Second, notice the difference between Examples 1 and 3. They have the same effect size but different p-values. In fact, the first one is not significant, but the third one is. Why? The difference is the sample size. Everything else being equal, a larger sample size will give a lower p-value.
In all, this means that p-values are affected by both sample size and effect size. The larger the sample size, the more reliable our observation. If you did a study to measure stress in college students, which is more believable: Evidence from a sample of 10 students showing high stress on average or evidence from a sample of 100 students showing high stress on average?
And, the larger the effect size, the more evidence there is of a relationship.
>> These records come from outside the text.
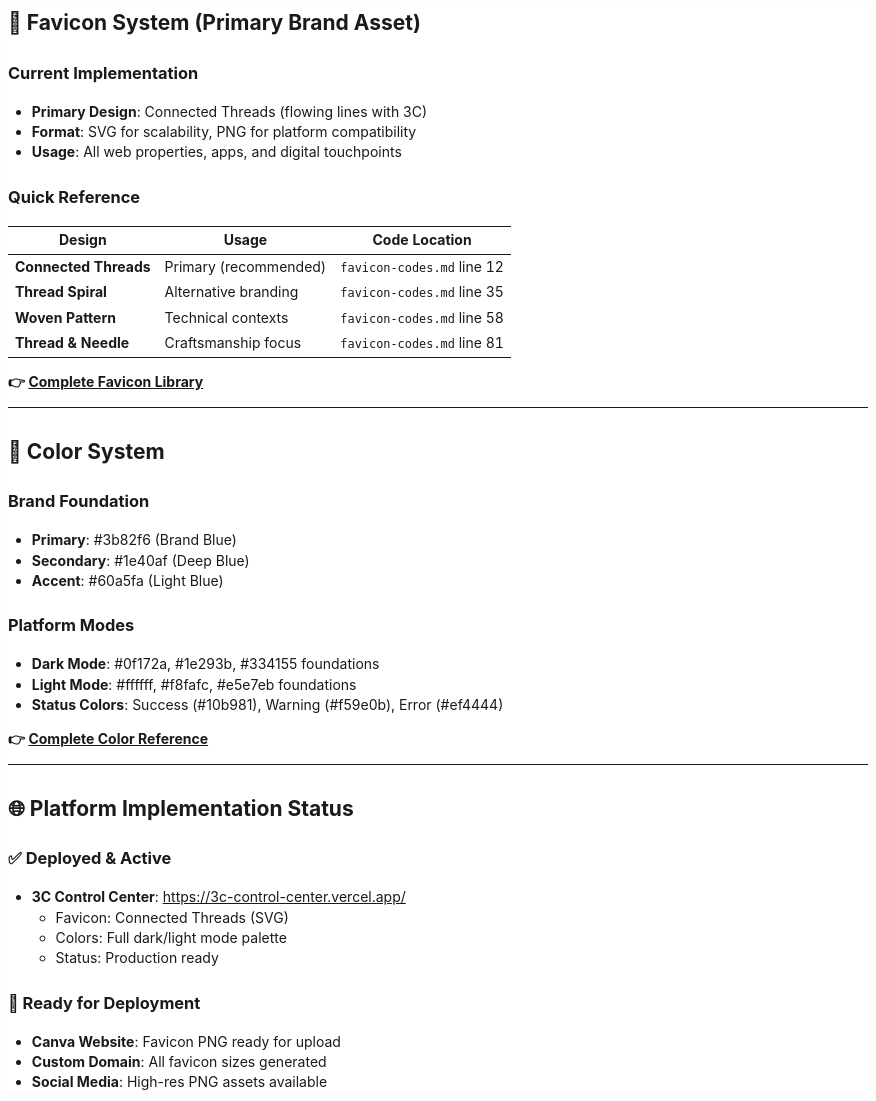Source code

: 
## 🧵 Favicon System (Primary Brand Asset)

### Current Implementation
- **Primary Design**: Connected Threads (flowing lines with 3C)
- **Format**: SVG for scalability, PNG for platform compatibility  
- **Usage**: All web properties, apps, and digital touchpoints

### Quick Reference
| Design | Usage | Code Location |
|--------|-------|---------------|
| **Connected Threads** | Primary (recommended) | `favicon-codes.md` line 12 |
| **Thread Spiral** | Alternative branding | `favicon-codes.md` line 35 |
| **Woven Pattern** | Technical contexts | `favicon-codes.md` line 58 |
| **Thread & Needle** | Craftsmanship focus | `favicon-codes.md` line 81 |

**👉 [Complete Favicon Library](./favicon-codes.md)**

---

## 🎨 Color System

### Brand Foundation
- **Primary**: #3b82f6 (Brand Blue)
- **Secondary**: #1e40af (Deep Blue)  
- **Accent**: #60a5fa (Light Blue)

### Platform Modes
- **Dark Mode**: #0f172a, #1e293b, #334155 foundations
- **Light Mode**: #ffffff, #f8fafc, #e5e7eb foundations  
- **Status Colors**: Success (#10b981), Warning (#f59e0b), Error (#ef4444)

**👉 [Complete Color Reference](./brand-colors.md)**

---

## 🌐 Platform Implementation Status

### ✅ Deployed & Active
- **3C Control Center**: https://3c-control-center.vercel.app/
  - Favicon: Connected Threads (SVG)
  - Colors: Full dark/light mode palette
  - Status: Production ready

### 🔄 Ready for Deployment  
- **Canva Website**: Favicon PNG ready for upload
- **Custom Domain**: All favicon sizes generated
- **Social Media**: High-res PNG assets available
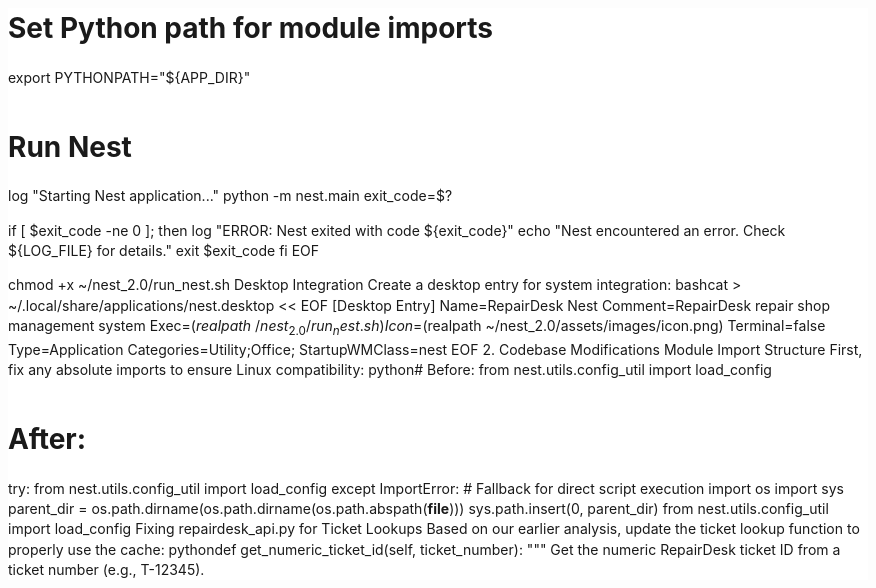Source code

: # Set Python path for module imports
export PYTHONPATH="${APP_DIR}"

# Run Nest
log "Starting Nest application..."
python -m nest.main
exit_code=$?

if [ $exit_code -ne 0 ]; then
  log "ERROR: Nest exited with code ${exit_code}"
  echo "Nest encountered an error. Check ${LOG_FILE} for details."
  exit $exit_code
fi
EOF

chmod +x ~/nest_2.0/run_nest.sh
Desktop Integration
Create a desktop entry for system integration:
bashcat > ~/.local/share/applications/nest.desktop << EOF
[Desktop Entry]
Name=RepairDesk Nest
Comment=RepairDesk repair shop management system
Exec=$(realpath ~/nest_2.0/run_nest.sh)
Icon=$(realpath ~/nest_2.0/assets/images/icon.png)
Terminal=false
Type=Application
Categories=Utility;Office;
StartupWMClass=nest
EOF
2. Codebase Modifications
Module Import Structure
First, fix any absolute imports to ensure Linux compatibility:
python# Before:
from nest.utils.config_util import load_config

# After:
try:
    from nest.utils.config_util import load_config
except ImportError:
    # Fallback for direct script execution
    import os
    import sys
    parent_dir = os.path.dirname(os.path.dirname(os.path.abspath(__file__)))
    sys.path.insert(0, parent_dir)
    from nest.utils.config_util import load_config
Fixing repairdesk_api.py for Ticket Lookups
Based on our earlier analysis, update the ticket lookup function to properly use the cache:
pythondef get_numeric_ticket_id(self, ticket_number):
    """
    Get the numeric RepairDesk ticket ID from a ticket number (e.g., T-12345).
If college students report extremely high levels of stress on average, that provides more evidence that they are experiencing stress than if the survey showed small levels of stress.
As you read Chapter 10 in the text, think about how sample size and effect size are used in probabilistic reasoning. When we reject the null hypothesis, we conclude an effect exists. But, we are never 100% confident that we are right. We are using the data to make a conclusion, but all conclusions are probabilistic. If we’re right with our statistical conclusions, then we can say we have statistical conclusion validity. But in the real world of doing research, we have no guarantees we are correct (otherwise, we wouldn’t need to do the research!). Our best tool is always to collect more evidence and integrate all past studies to form a better understanding of the phenomena that we study.